LiveWyer’s engineering principles when producing code in the AI era
AI is here, and it’s here to stay. When used incorrectly, it is extremely painful to read and review the output, and evidence of incorrect usage can be seen throughout open source projects on GitHub. Everything from drive-by PRs without understanding project context, not following-up when maintainers ask questions, making claims to fix bugs that don’t exist, and general “vibe coding” just to increase your GitHub activity. However, at LiveWyer, we wanted to provide real Engineer to Engineer guidance of what can be done, and how to effectively use AI.
Remember, when used correctly, it is a tool that can be of great influence and value add when it comes to both productivity and day to day tasks.
1. Issues before implementation
Never submit code as the first interaction with a project. Open an issue, describe the problem, and discuss potential approaches. Let maintainers validate that the problem is real and a solution is required. This single step can eliminate up to 90% of the current wasted review time.
2. Disclose AI usage upfront
State which tools you used (Claude Code, Copilot, etc.) and the extent of AI assistance. This isn’t about shaming the gap in your knowledge. Everyone has gaps somewhere, but disclosing your use of AI sets the correct expectations with the reviewer.
Note: Many projects now require this in their contribution guidelines as a must have.
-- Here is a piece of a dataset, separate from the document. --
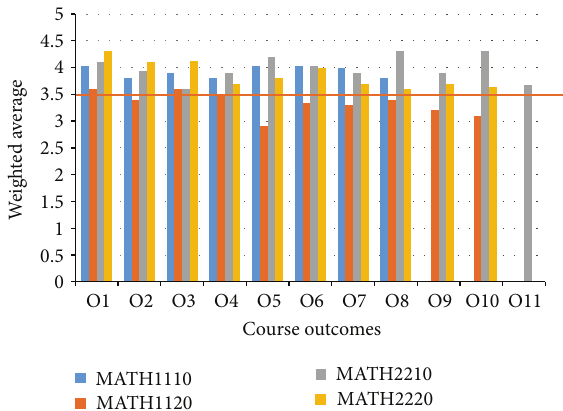
Figure 1: The average level of satisfaction of the course outcomes over three semesters for all math courses.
3. Verify everything yourself
Don’t forget that AI hallucinates, it can invent APIs that don’t exist, it suggests patterns that don’t fit the codebase, and it makes very confident assertions about requirements it doesn’t understand. If you can’t explain why every line of AI-generated code is correct, then please don’t submit it for someone else to figure out why.
4. Test before submission
Never submit code for platforms or environments you can’t personally test. If you’re using AI to write macOS-specific code but you’re on Linux, you have no way to verify that your code works correctly. Once again, this is putting the onus on someone else to do the work which you haven’t done. Please don’t use maintainers as a QA team.
5. Show your thinking
Include the prompts you used, the decisions you made, and any corrections you applied. This “show your working out” principle provides reviewers and maintainers with the context to understand your intent and approach. The logic you disclose will provide the human reasoning, which is more valuable than the final code.
6. Commit & proceed until Closed
Respond within 48 hours if maintainers ask questions or request changes. If you don’t have time to iterate on feedback, then you don’t really have time to submit the PR. Abandoned pull requests are worse than no pull requests as it promotes a “throw it over the fence” mentality.
7. Respect the “No”
Accept it gracefully if maintainers close your PR or reject your approach. They understand the project better than you do. This is particularly important when AI has convinced you that your solution is correct. We hope this list provides a safe list for engineering teams to get utilise. The common thread within all of them is about ownership.
We hope you found these principles useful, if you have, we’ve got a tidy PDF for you to download and share.
Download this whitepaper
Finally, we leave you with some lasting words of wisdom:
“As a reviewer, I do not care what the AI said. The AI output is noise. I want to see the contributor’s thinking."